Para entender el entusiasmo de Marco Antonio por la máquina de Ctesibio es preciso conocer sus circunstancias. En aquel tiempo el incipiente imperio romano estaba de facto dividido en dos partes, la parte occidental gobernada desde Roma por Cayo Octavio y la parte oriental gobernada desde Alejandría por Marco Antonio, fraguándose un enfrentamiento entre los dos que se venía demorando desde hacía años a través de frágiles acuerdos de equilibrios de poder. Mientras Octavio confabulaba en Roma y predisponía al senado y al pueblo romano contra Marco Antonio, éste perdía el tiempo en Alejandría distrayéndose con Cleopatra y adoptando costumbres orientales, lo que suministraba nueva munición propagandística para Octavio [3]. En el año 32 a.C. el Senado, convencido por la propaganda de Octavio, revocó los poderes de Antonio como cónsul y declaró la guerra a Cleopatra. Solo entonces reaccionó Marco Antonio y empezó los preparativos para la guerra. Para ambos contendientes resultaba clave conseguir el dominio del mar. Octavio lo necesitaba para llevar a su ejército desde Italia a Egipto y asegurar sus líneas de suministros. Antonio debía evitarlo y romper sus comunicaciones a la vez que aseguraba el mar para sí con el objetivo de invadir Italia a través del Adriático. Para los dos generales resultaba evidente que una victoria naval sería crítica para el resultado final de la guerra. Sigue Séneca:

Marco Antonio quería que la máquina se instalara enseguida en todos sus barcos de guerra para la batalla que prontamente se iba a librar. Sin embargo, me refirió el legionario veterano, no todos compartían el entusiasmo del general, y su tesorero así como la mayoría de sus comandantes no aprobaban el proyecto. Algunos adujeron que la caldera era susceptible de explotar asiduamente, otros que la instalación de la máquina en todos los barcos retrasaría demasiado la partida y finalmente el tesorero adujo que el proyecto resultaría demasiado costoso.

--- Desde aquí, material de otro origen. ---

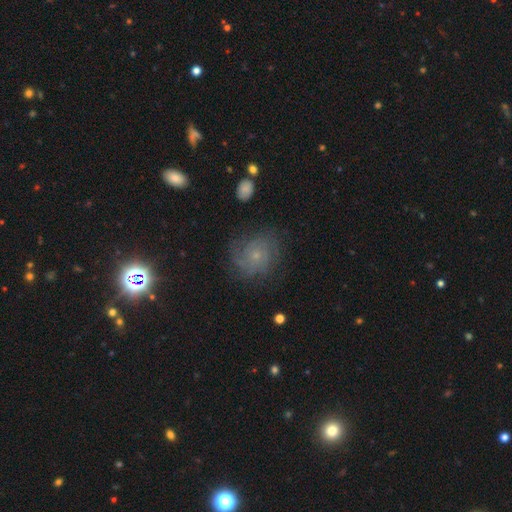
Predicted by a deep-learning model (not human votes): Q: Smooth or featured?
A: featured or disk (53%); runner-up: smooth (29%)
Q: Edge-on disk?
A: no (97%); runner-up: yes (3%)
Q: Bar?
A: no (82%); runner-up: weak (15%)
Q: Spiral arms?
A: yes (85%); runner-up: no (15%)
Q: Bulge size?
A: small (77%); runner-up: moderate (16%)
Q: Merging?
A: none (70%); runner-up: minor disturbance (18%)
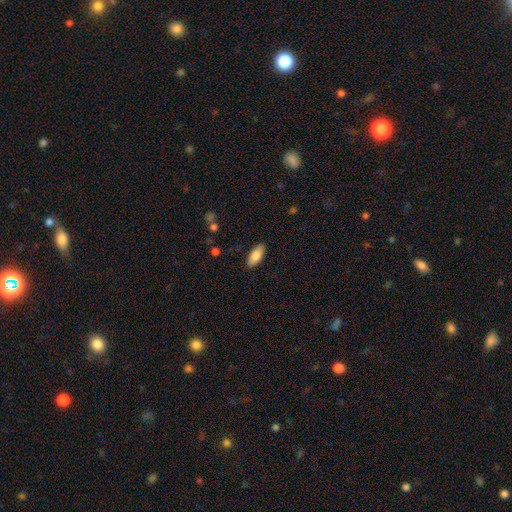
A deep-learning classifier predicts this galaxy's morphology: Smooth or featured? Predicted: smooth (p=0.84). How rounded? Predicted: in between (p=0.84). Merging? Predicted: none (p=0.88).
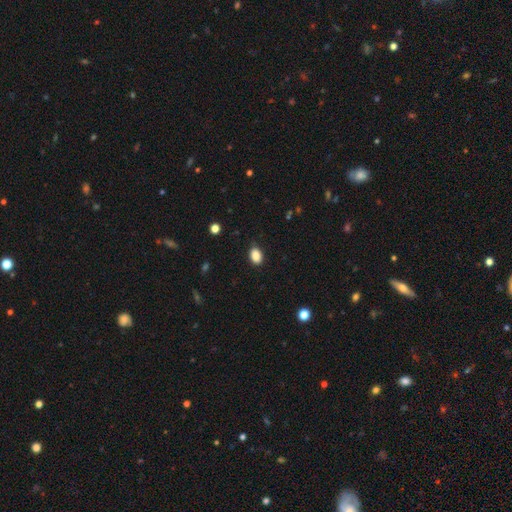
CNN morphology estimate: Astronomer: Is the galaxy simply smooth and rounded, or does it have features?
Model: smooth — 88%.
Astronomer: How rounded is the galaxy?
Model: in between — 80%.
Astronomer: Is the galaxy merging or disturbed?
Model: none — 86%.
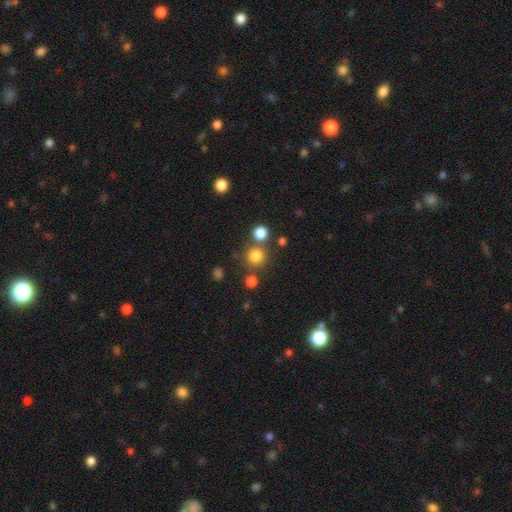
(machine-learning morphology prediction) smooth_or_featured: smooth (p=0.80) [alt: star or artifact p=0.15]
how_rounded: round (p=0.93) [alt: in between p=0.06]
merging: none (p=0.76) [alt: merger p=0.13]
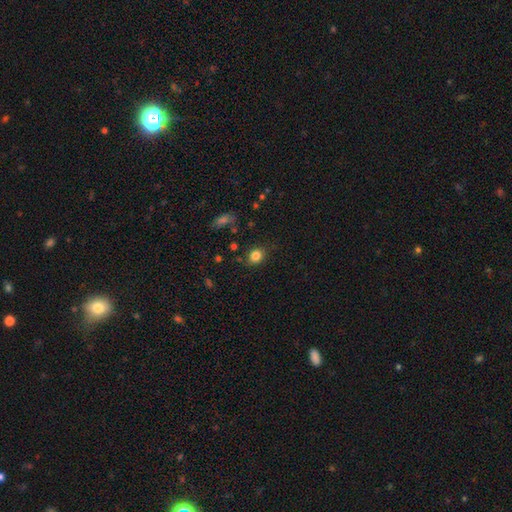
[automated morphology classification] Overall: smooth (83%). How rounded: round (60%; in between 39%). Merging: none (78%).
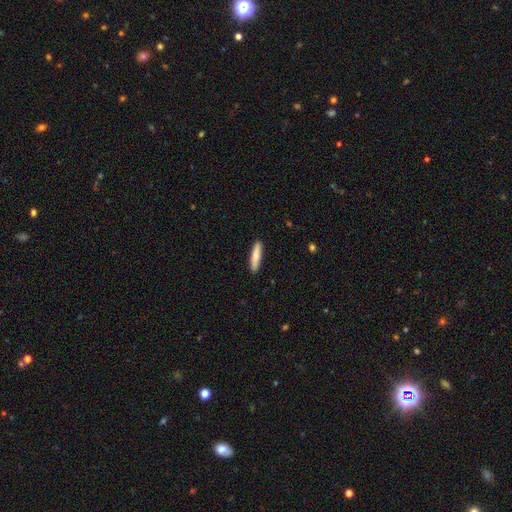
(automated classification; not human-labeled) This appears to be a smooth galaxy with no disk features (76%) that is cigar-shaped (82%). Merging: none (90%).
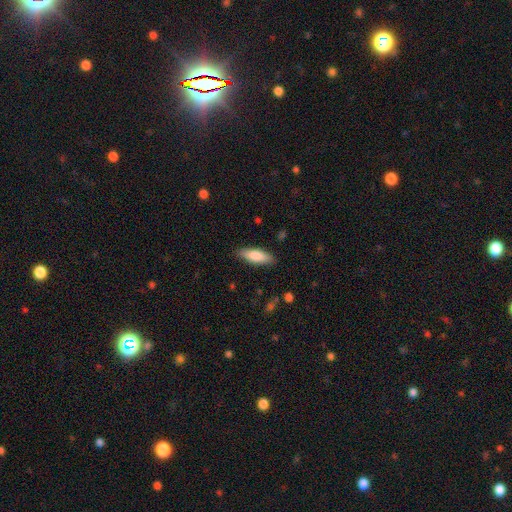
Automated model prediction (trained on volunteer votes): Smooth or featured? Predicted: smooth (p=0.82). How rounded? Predicted: in between (p=0.59). Merging? Predicted: none (p=0.86).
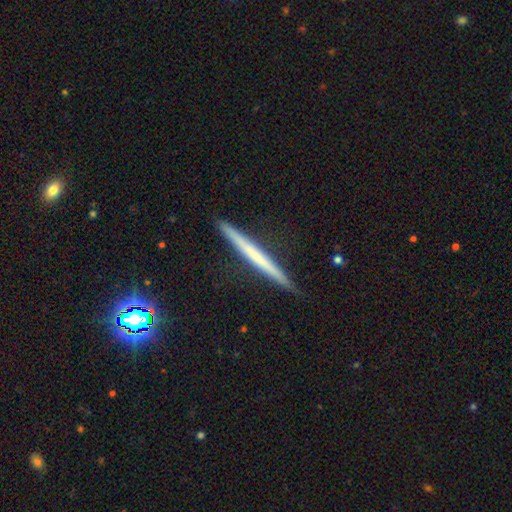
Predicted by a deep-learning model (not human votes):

Los barcos de guerra romanos se valían de la acción de los remeros para navegar, sin utilizar apenas las velas para aprovechar el impulso del viento, y solamente de los remeros dependía el desempeño de las naves en la batalla. Los barcos estaban equipados con espolones a proa que utilizaban para embestir a las naves enemigas y hundirlas. Se puede entender que la máquina de Ctesibio contribuiría junto a los remeros a dar un punto más de velocidad a las embarcaciones que podía ser crucial en la batalla. Sigue Séneca:

Finalmente, fuera por las razones de sus comandantes, fuera por las razones de su tesorero o fuera porque se retrasaba en demasía la partida, el proyecto no se llevó a ejecución. Las naves partieron de Alejandría hacia Grecia y en la aciaga jornada de Accio fueran derrotadas por la flota de Octavio comandada por Marco Vipsanio Agripa.

El resto es historia, Marco Antonio y Cleopatra consiguieron huir y llegar a Alejandría donde trataron de reorganizar las legiones que todavía les eran leales y seguir plantando batalla contra Octavio, pero fueron acosados por Agripa y derrotados nuevamente. Las últimas legiones que les eran fieles finalmente desertaron y Antonio y Cleopatra optaron por suicidarse antes de humillarse frente a su enemigo. Octavio regresó a Roma victorioso para festejar el triunfo y fundó la dinastía Julia-Claudia que gobernó Roma durante casi cien años hasta que Nerón, el último emperador de la estirpe, se suicidó en el año 68 d.C. Sigue Séneca:

Sin embargo, nada nos cuesta elucubrar con la idea de que la máquina de Ctesibio hubiera cambiado el curso de la historia, que las naves propulsadas por ese nuevo espíritu hubieran derrotado a las naves de Agripa y que la victoria hubiera sonreído, como tantas otras veces le sonrió, al valeroso Marco Antonio; y que esa clamorosa victoria le hubiera conducido a otras hasta la victoria final sobre el ejército de Octavio y hubiera sido él quien celebrara su soberano triunfo desde el Campo de Marte hasta el Templo de Júpiter y fundara su propia dinastía de emperadores, la dinastía Antonia. Oh, Roma, cuánto daño, cuántos agravios, cuántas afrentas se hubieran evitado: la crueldad de Tiberio, la locura de Calígula, la estupidez de Claudio, la megalomanía de Nerón… cuánto horror, cuántos crímenes y cuánto sufrimiento. Entre los hijos de Marco Antonio a quien este más quería era a Alejandro Helios, el mayor de los que tuvo con Cleopatra, y que había nombrado en su testamento rey de Armenia, Media y Partia. Fue uno de los que Cayo Octavio exhibió encadenado a su carro durante la celebración de su triunfo y que posteriormente mandó ejecutar en secreto por temor a que cuando creciera lo acabara derrocando. De él dicen que aunaba las virtudes de sus padres y ninguno de sus defectos, como su padre era arrojado, generoso y persuasivo, y como su madre seductor, inteligente y diplomático. Era un compendio de las mejores cualidades romanas y griegas, hermoso, educado por los mejores preceptores griegos, con entrenamiento militar y conocimientos de matemáticas, música, historia y retórica, con todos aquellos atributos para convertirse en un rey, en un gran rey: un rey-filósofo. Lo imagino como un gobernante sabio, guiado por la razón y la magnánima clemencia, no un amo sino un servidor de su pueblo, buscando el bien común de sus súbditos. Sabría rodearse de virtuosos ministros, serenos, desapasionados, justos y ecuánimes para apoyarse en ellos y gobernar según su consejo.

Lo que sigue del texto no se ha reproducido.